Carabinieri

Maxi operazione anti-droga, 13 arresti: sequestrati oltre 1.000 chili di stupefacenti

L'ordinanza eseguita dalla Compagnia di Sesto San Giovanni: una delle "basi" per lo stoccaggio era a Vignate

Maxi operazione anti-droga, 13 arresti: sequestrati oltre 1.000 chili di stupefacenti

Nelle prime ore del mattino di ieri, martedì 14 aprile 2026, nelle province di Milano, Monza e Torino, i Carabinieri della Compagnia di Sesto San Giovanni hanno eseguito un’ordinanza applicativa di misure cautelari personali nei confronti di 13 persone, di cui sei finite in carcere e sette agli arresti domiciliari. Una delle “basi operative” era in Martesana.

Tredici arresti dei Carabinieri

Gli indagati, di età compresa tra i 33 e i 53 anni, sono nove di nazionalità italiana, due bosniaca, una serba e una marocchina.

Il provvedimento, emesso dal Tribunale di Milano su richiesta della Direzione Distrettuale Antimafia, è figlio di un’intensa attività investigativa svolta dai militari della Sezione Operativa di Sesto San Giovanni, sviluppata non solo mediante tecniche tradizionali di osservazione, controllo e pedinamento, ma anche attraverso intercettazioni telefoniche e ambientali, nonché mediante l’installazione di videocamere di sorveglianza.

▶ _ATTIVITÀ A_: Riassumi in due frasi l'articolo sull'operazione antidroga dei Carabinieri.
▶ _ATTIVITÀ B_: Per favore, prosegui l'articolo sull'operazione antidroga dei Carabinieri a partire dall'ultima frase riportata.

▶ _SEZIONE DATI_:
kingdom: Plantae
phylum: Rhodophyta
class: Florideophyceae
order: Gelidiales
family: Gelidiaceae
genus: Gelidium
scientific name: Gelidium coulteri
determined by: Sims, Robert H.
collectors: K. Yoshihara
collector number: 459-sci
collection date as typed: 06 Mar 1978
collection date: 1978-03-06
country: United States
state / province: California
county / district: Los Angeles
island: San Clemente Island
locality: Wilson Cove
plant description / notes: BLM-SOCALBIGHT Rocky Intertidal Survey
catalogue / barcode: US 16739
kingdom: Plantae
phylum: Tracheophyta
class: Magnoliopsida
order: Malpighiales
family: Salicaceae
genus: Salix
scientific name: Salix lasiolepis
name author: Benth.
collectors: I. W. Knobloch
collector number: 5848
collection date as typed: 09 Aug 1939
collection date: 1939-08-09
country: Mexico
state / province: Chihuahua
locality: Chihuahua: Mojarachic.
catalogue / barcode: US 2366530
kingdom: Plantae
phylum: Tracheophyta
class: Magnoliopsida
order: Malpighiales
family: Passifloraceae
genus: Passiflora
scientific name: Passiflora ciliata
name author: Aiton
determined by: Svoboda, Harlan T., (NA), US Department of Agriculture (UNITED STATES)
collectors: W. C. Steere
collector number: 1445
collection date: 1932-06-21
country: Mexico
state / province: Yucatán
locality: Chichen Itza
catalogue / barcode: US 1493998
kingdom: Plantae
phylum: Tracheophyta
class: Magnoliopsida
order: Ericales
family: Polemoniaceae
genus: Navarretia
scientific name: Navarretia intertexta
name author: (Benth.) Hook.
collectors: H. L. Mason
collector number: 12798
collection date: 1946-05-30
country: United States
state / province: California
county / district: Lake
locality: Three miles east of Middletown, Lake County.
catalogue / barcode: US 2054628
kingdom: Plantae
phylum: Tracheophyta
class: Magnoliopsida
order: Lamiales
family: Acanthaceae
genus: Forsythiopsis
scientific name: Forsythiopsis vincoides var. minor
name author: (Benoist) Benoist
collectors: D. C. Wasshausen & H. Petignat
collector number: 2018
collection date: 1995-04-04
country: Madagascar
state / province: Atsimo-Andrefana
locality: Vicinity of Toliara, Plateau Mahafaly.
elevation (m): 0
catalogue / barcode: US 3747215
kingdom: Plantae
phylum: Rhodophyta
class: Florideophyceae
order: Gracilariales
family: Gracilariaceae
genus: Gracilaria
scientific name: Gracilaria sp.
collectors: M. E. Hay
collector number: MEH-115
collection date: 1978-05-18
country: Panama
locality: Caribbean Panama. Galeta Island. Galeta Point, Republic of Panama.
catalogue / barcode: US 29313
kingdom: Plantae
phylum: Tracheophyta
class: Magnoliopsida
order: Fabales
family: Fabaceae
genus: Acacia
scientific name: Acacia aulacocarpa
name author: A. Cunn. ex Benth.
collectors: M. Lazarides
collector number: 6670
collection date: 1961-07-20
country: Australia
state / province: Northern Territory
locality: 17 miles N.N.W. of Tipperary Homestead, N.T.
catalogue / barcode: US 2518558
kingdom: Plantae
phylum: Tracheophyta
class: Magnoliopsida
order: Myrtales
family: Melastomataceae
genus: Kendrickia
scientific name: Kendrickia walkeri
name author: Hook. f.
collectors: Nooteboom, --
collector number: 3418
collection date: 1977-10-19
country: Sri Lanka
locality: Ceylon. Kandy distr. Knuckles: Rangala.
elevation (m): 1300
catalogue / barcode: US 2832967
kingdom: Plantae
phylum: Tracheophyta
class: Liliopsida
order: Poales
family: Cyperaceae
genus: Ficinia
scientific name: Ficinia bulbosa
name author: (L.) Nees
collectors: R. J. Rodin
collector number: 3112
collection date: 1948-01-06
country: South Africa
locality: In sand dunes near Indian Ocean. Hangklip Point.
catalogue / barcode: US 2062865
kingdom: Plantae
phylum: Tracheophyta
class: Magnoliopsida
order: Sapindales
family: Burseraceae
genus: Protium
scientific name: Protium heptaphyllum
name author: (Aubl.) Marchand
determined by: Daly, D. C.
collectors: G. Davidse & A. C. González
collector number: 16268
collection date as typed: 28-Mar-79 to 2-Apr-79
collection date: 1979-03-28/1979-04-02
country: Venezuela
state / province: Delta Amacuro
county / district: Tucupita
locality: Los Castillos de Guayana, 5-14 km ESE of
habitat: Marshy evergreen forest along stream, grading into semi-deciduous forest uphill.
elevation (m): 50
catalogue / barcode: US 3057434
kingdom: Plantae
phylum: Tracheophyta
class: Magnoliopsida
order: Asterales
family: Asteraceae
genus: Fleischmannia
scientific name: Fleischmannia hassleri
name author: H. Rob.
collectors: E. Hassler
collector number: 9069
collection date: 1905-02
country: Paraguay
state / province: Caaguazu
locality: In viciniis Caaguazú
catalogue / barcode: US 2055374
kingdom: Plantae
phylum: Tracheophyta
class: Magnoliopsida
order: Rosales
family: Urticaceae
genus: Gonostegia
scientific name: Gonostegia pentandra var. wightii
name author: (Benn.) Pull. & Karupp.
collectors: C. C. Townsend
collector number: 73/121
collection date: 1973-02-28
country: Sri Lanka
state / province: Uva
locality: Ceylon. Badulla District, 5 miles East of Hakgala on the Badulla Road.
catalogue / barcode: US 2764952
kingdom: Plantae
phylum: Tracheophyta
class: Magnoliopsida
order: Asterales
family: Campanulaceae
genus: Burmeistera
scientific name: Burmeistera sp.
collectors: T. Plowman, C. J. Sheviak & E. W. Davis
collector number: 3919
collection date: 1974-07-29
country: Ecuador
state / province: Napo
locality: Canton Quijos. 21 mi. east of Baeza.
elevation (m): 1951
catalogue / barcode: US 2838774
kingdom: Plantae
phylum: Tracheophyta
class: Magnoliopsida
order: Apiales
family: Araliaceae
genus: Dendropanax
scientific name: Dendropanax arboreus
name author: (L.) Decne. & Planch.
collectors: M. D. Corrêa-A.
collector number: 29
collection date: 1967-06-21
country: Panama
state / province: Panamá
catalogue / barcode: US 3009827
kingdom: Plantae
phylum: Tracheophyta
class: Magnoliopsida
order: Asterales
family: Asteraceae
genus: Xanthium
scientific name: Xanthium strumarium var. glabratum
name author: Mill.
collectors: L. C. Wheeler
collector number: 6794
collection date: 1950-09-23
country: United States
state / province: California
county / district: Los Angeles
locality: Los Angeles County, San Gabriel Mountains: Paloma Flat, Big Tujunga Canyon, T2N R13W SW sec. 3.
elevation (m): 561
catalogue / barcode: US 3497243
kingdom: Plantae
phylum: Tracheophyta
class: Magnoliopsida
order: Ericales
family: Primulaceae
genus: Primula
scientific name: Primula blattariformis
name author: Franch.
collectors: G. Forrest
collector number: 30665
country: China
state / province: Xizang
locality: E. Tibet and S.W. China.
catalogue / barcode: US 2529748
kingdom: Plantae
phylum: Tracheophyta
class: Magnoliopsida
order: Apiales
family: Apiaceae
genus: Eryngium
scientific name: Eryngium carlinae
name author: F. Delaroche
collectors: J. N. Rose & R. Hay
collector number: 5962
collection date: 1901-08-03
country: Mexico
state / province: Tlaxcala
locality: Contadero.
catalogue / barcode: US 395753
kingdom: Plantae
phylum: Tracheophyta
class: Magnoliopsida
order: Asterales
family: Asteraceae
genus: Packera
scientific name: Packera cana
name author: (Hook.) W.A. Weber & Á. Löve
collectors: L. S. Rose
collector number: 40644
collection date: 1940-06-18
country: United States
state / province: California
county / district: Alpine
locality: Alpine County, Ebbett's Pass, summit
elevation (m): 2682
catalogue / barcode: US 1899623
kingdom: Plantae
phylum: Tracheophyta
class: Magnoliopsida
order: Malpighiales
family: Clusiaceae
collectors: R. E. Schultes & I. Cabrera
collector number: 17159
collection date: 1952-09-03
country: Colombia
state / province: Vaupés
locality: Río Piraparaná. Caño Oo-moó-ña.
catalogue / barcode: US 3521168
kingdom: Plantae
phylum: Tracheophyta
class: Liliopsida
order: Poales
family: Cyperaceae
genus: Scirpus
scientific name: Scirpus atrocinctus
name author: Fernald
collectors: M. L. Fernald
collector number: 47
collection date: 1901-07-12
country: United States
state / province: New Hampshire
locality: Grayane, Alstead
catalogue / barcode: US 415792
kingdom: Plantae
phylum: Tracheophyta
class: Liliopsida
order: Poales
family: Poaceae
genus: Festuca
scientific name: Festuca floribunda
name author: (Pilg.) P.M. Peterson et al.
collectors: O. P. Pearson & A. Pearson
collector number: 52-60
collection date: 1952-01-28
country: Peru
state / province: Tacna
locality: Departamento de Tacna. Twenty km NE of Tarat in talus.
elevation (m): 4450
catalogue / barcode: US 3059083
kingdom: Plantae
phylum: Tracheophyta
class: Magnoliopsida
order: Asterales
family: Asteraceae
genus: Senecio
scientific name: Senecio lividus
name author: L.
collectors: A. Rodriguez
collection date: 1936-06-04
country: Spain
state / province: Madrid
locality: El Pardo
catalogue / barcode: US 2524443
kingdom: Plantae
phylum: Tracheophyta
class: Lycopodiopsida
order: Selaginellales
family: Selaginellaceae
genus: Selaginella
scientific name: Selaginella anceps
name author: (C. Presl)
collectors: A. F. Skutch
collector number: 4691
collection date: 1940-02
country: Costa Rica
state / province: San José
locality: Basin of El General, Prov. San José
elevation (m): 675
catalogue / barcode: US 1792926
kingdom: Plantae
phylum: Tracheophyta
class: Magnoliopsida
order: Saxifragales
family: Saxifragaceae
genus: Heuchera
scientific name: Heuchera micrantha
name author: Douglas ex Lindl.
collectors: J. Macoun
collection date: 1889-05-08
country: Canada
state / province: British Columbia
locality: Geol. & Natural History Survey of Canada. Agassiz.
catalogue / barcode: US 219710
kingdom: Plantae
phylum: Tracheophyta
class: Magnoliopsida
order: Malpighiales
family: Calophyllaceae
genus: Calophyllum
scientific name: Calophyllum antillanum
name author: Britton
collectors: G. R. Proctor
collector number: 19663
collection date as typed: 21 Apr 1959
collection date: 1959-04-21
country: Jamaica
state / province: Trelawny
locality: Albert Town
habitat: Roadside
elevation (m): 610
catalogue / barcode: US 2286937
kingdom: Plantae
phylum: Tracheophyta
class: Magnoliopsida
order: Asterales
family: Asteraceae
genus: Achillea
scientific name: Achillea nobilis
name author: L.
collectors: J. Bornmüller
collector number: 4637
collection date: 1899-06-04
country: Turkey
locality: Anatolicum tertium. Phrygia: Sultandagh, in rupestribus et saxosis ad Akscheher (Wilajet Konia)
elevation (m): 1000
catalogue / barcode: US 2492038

▶ _RISPOSTA A_: Il 14 aprile 2026 i Carabinieri della Compagnia di Sesto San Giovanni hanno eseguito, nelle province di Milano, Monza e Torino, un'ordinanza di misure cautelari contro 13 persone: sei sono finite in carcere e sette agli arresti domiciliari. Il provvedimento, emesso dal Tribunale di Milano su richiesta della Direzione Distrettuale Antimafia, nasce da un'indagine condotta con osservazione, controlli, pedinamenti, intercettazioni telefoniche e ambientali e videocamere di sorveglianza.

▶ _RISPOSTA B_:
Il modus operandi dell’organizzazione

Un’indagine che ha consentito di accertare l’esistenza di un’articolata associazione per delinquere finalizzata al traffico e allo spaccio di ingenti quantitativi di sostanze stupefacenti, in particolare hashish e marijuana, composta da 12 persone, per la maggior parte operanti nei territori di Monza e Milano, nonché di individuare ulteriori soggetti esterni all’associazione, nei cui confronti sono stati raccolti elementi di prova relativi a singoli episodi di detenzione di stupefacenti, per un totale complessivo di 23 indagati.

Le “basi” dove veniva stoccata la droga

In particolare, le indagini hanno evidenziato come l’associazione criminale, dotata di basi logistiche di stoccaggio nelle province di Monza e Brianza e Milano, fosse in grado di gestire il traffico di ingenti quantitativi di sostanza stupefacente (hashish e marijuana), mediante la ricezione di carichi variabili da alcune decine fino a oltre 200 chilogrammi di stupefacente, provenienti dalla Spagna a bordo di autoarticolati e successivamente destinati allo spaccio in tutto il territorio nazionale.

Le “basi” logistiche per lo stoccaggio erano state create all’interno di capannoni situati a Vignate e Agrate Brianza, ubicati in zone industriali poco frequentate e normalmente dedicate al carico e scarico merci. Ogni capannone aveva “personale” stabilmente incaricato della gestione dei magazzini e del trasporto dello stupefacente in Lombardia e in altre Regioni, oltre ad automezzi utilizzati per il trasporto e telefoni criptati, tramite un’applicazione di messaggistica istantanea che consente la cancellazione automatica dei contenuti dopo un tempo preimpostato.

Il denaro “investito” in un centro commerciale

I proventi dell’attività di spaccio, costituiti da denaro contante, venivano portati presso un centro commerciale in provincia di Monza gestito da soggetti di origine cinese, per il successivo invio ai destinatari mediante sistemi illeciti di trasferimento del denaro.

L’ammontare del sequestro

Nel corso dell’attività sono stati sequestrati oltre mille chilogrammi di hashish e marijuana, 1,3 chili di cocaina, 200 spinelli, oltre 80mila euro in contanti e una pistola clandestina con 50 cartucce.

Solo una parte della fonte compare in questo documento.